A imagem de acolhimento e conforto entre os livros tem sido bastante explorada pela ficção contemporânea, com diversos títulos mencionando livrarias/bibliotecas. O ambiente favorito das traças — cenário frequente de filmes de suspense, mistério, terror e feitiçaria — surge como espaço de redenção da mente, ponto de encontro de almas angustiadas ou entediadas, cujo engrandecimento espiritual é impulsionado pelos ensinamentos de volumes ancestrais. Bem-vindos à Livraria Hyunam-dong (Intrínseca, R$ 49,90), da coreana Hwang Bo-reum e primeiro título do segmento ficção de cura lançado pela editora Intrínseca, traz todos os elementos dessas narrativas que apontam esses locais originalmente escuros e empoeirados como inspiradores para mudanças de rota na vida.


A trama é simples: uma mulher cansada da mesmice decide abrir um negócio próprio, descobrindo que amar a literatura não é suficiente para torná-la uma livreira bem-sucedida.

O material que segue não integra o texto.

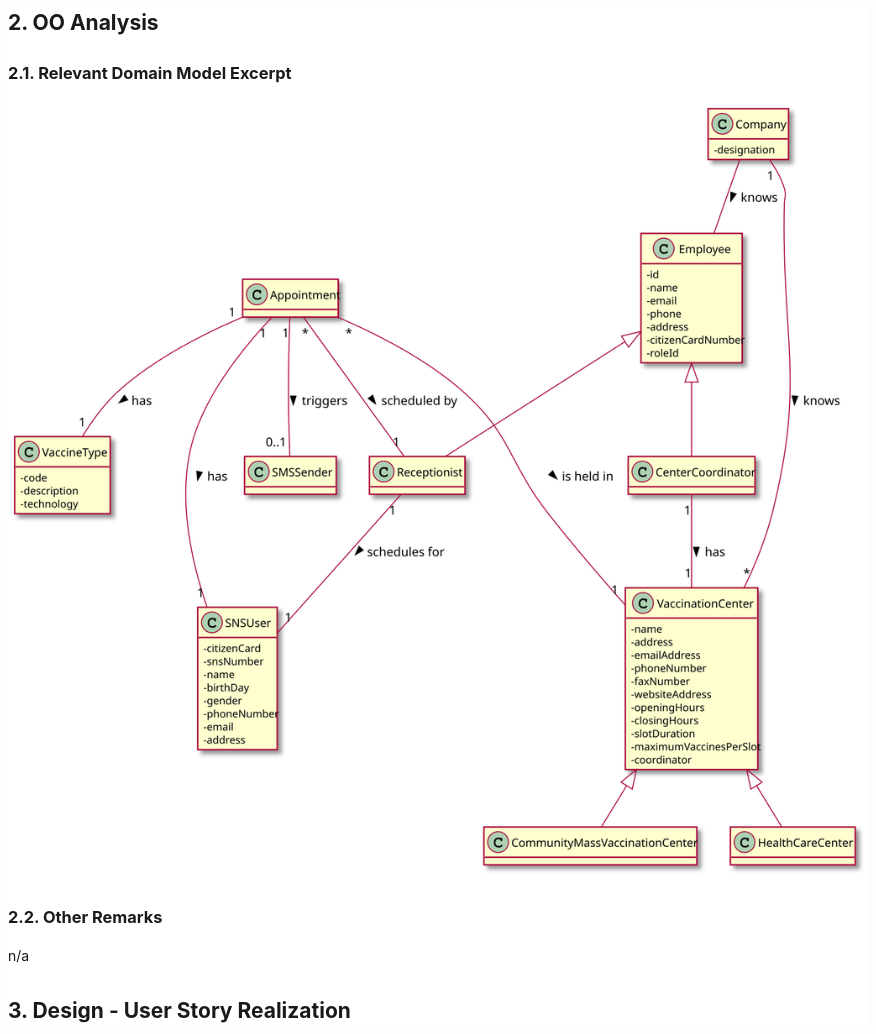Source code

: ## 2. OO Analysis

### 2.1. Relevant Domain Model Excerpt 

![US02_MD](DM/US02_DM.svg)

### 2.2. Other Remarks

n/a

## 3. Design - User Story Realization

A primeira providência para atrair clientela é montar uma área para café. A troca de experiências com os frequentadores cria um ponto de reunião de pessoas diferentes, prontas a unirem suas solidões. O romance de estreia de Hwang, uma engenheira especializada em computação, vendeu 250 mil exemplares somente na Coreia do Sul em um ano, tendo direitos adquiridos para comercialização em mais de vinte países.


Há quase dois anos nas listas de long-sellers de ficção no Brasil, A biblioteca da meia-noite (Bertrand Brasil, R$ 43,90), do inglês Matt Haig, teve mais de dois milhões de cópias vendidas no mundo, desde seu lançamento na Inglaterra, em agosto de 2020. Depois de perder o emprego e ver seu gato de estimação morrer, Nora Seed decide se suicidar, mas é levada para a biblioteca de sua cidadezinha, onde encontra a bibliotecária com quem conversava, em criança. Começa então a experimentar a vida que teria se houvesse tomado decisões diferentes, afastando-se do destino comum e sem grandes sobressaltos que escolheu, entendendo o que ganharia e perderia caso seguisse carreira como atleta ou artista, seus sonhos de infância e juventude.

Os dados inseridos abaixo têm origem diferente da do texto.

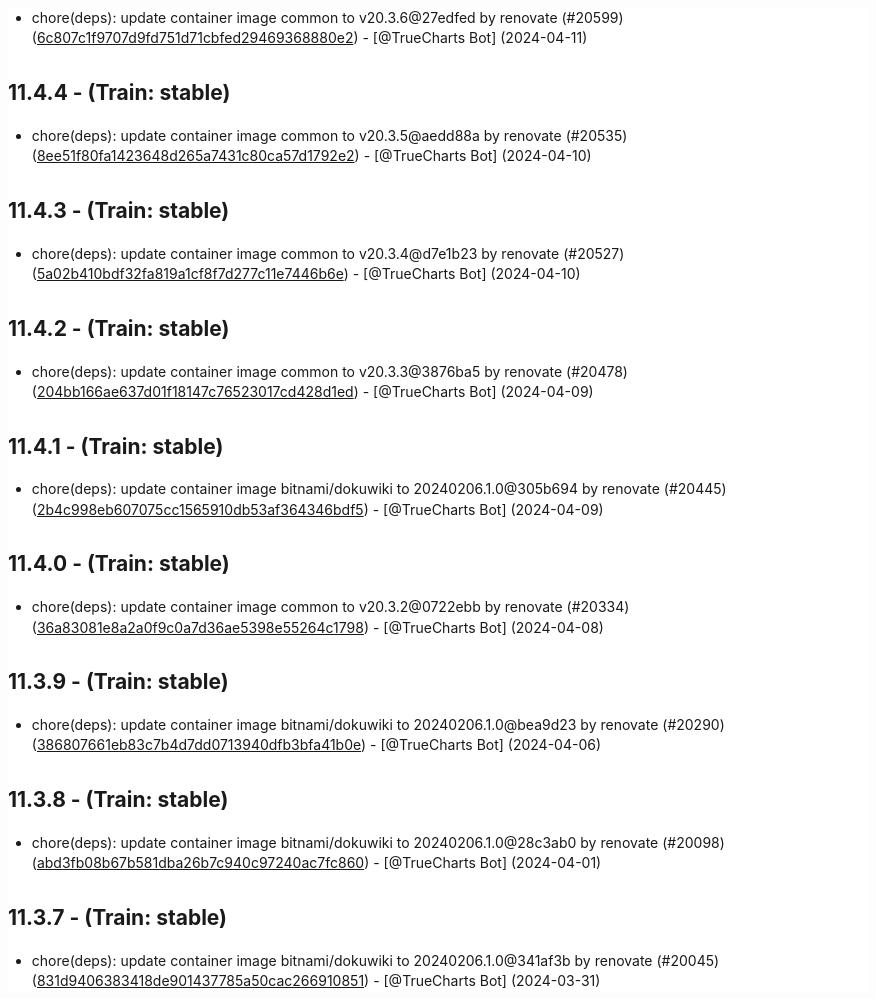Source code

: - chore(deps): update container image common to v20.3.6@27edfed by renovate (#20599) ([6c807c1f9707d9fd751d71cbfed29469368880e2](https://github.com/truecharts/charts/commit/6c807c1f9707d9fd751d71cbfed29469368880e2)) - [@TrueCharts Bot] (2024-04-11)

## 11.4.4 - (Train: stable)

- chore(deps): update container image common to v20.3.5@aedd88a by renovate (#20535) ([8ee51f80fa1423648d265a7431c80ca57d1792e2](https://github.com/truecharts/charts/commit/8ee51f80fa1423648d265a7431c80ca57d1792e2)) - [@TrueCharts Bot] (2024-04-10)

## 11.4.3 - (Train: stable)

- chore(deps): update container image common to v20.3.4@d7e1b23 by renovate (#20527) ([5a02b410bdf32fa819a1cf8f7d277c11e7446b6e](https://github.com/truecharts/charts/commit/5a02b410bdf32fa819a1cf8f7d277c11e7446b6e)) - [@TrueCharts Bot] (2024-04-10)

## 11.4.2 - (Train: stable)

- chore(deps): update container image common to v20.3.3@3876ba5 by renovate (#20478) ([204bb166ae637d01f18147c76523017cd428d1ed](https://github.com/truecharts/charts/commit/204bb166ae637d01f18147c76523017cd428d1ed)) - [@TrueCharts Bot] (2024-04-09)

## 11.4.1 - (Train: stable)

- chore(deps): update container image bitnami/dokuwiki to 20240206.1.0@305b694 by renovate (#20445) ([2b4c998eb607075cc1565910db53af364346bdf5](https://github.com/truecharts/charts/commit/2b4c998eb607075cc1565910db53af364346bdf5)) - [@TrueCharts Bot] (2024-04-09)

## 11.4.0 - (Train: stable)

- chore(deps): update container image common to v20.3.2@0722ebb by renovate (#20334) ([36a83081e8a2a0f9c0a7d36ae5398e55264c1798](https://github.com/truecharts/charts/commit/36a83081e8a2a0f9c0a7d36ae5398e55264c1798)) - [@TrueCharts Bot] (2024-04-08)

## 11.3.9 - (Train: stable)

- chore(deps): update container image bitnami/dokuwiki to 20240206.1.0@bea9d23 by renovate (#20290) ([386807661eb83c7b4d7dd0713940dfb3bfa41b0e](https://github.com/truecharts/charts/commit/386807661eb83c7b4d7dd0713940dfb3bfa41b0e)) - [@TrueCharts Bot] (2024-04-06)

## 11.3.8 - (Train: stable)

- chore(deps): update container image bitnami/dokuwiki to 20240206.1.0@28c3ab0 by renovate (#20098) ([abd3fb08b67b581dba26b7c940c97240ac7fc860](https://github.com/truecharts/charts/commit/abd3fb08b67b581dba26b7c940c97240ac7fc860)) - [@TrueCharts Bot] (2024-04-01)

## 11.3.7 - (Train: stable)

- chore(deps): update container image bitnami/dokuwiki to 20240206.1.0@341af3b by renovate (#20045) ([831d9406383418de901437785a50cac266910851](https://github.com/truecharts/charts/commit/831d9406383418de901437785a50cac266910851)) - [@TrueCharts Bot] (2024-03-31)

Publicado em 2019 na França, O mistério Henri Pick (L&PM, R$ 45,90), de David Foenkinos, tem na estranhíssima biblioteca de originais recusados por editoras o cerne de um thriller divertido e instigante, que satiriza o mercado editorial com reviravoltas constantes num livro para amantes da leitura. Não existe qualquer lição de bem-viver no romance, mas alusão a tantos escritores que a capa deveria trazer a recomendação de que o livro só deveria ser aberto por quem conhece rudimentos da literatura contemporânea. Uma jovem editora lança um desses manuscritos rejeitados, encontrado na biblioteca da cidadezinha de Crozon, na Bretanha. Intrigado com o escasso conhecimento literário do falecido Henri Pick, um dono de pizzaria apontado como autor do romance, sucesso de crítica e público, um jornalista decide investigar a autenticidade do texto. Recheado de observações sobre literatura e escritores, O mistério parte de uma ideia do escritor norte-americano Richard Brautigan, concretizada após sua morte, em 1986, por iniciativa de um fã, que abriu a Brautigan Library, em Vermont, no estado norte-americano de Washington. E também traz um jornalista xereta, que tem obsessão em descobrir a identidade do autor do best-seller, bem parecido com o repórter italiano que, em 2016, anunciou para o mundo que a tradutora Anita Raja seria a escritora que usa o pseudônimo Elena Ferrante. A comprovação da identidade estaria no patrimônio imobiliário adquirido por Raja e seu marido, o escritor Domenico Starnone, depois do sucesso dos livros de Ferrante.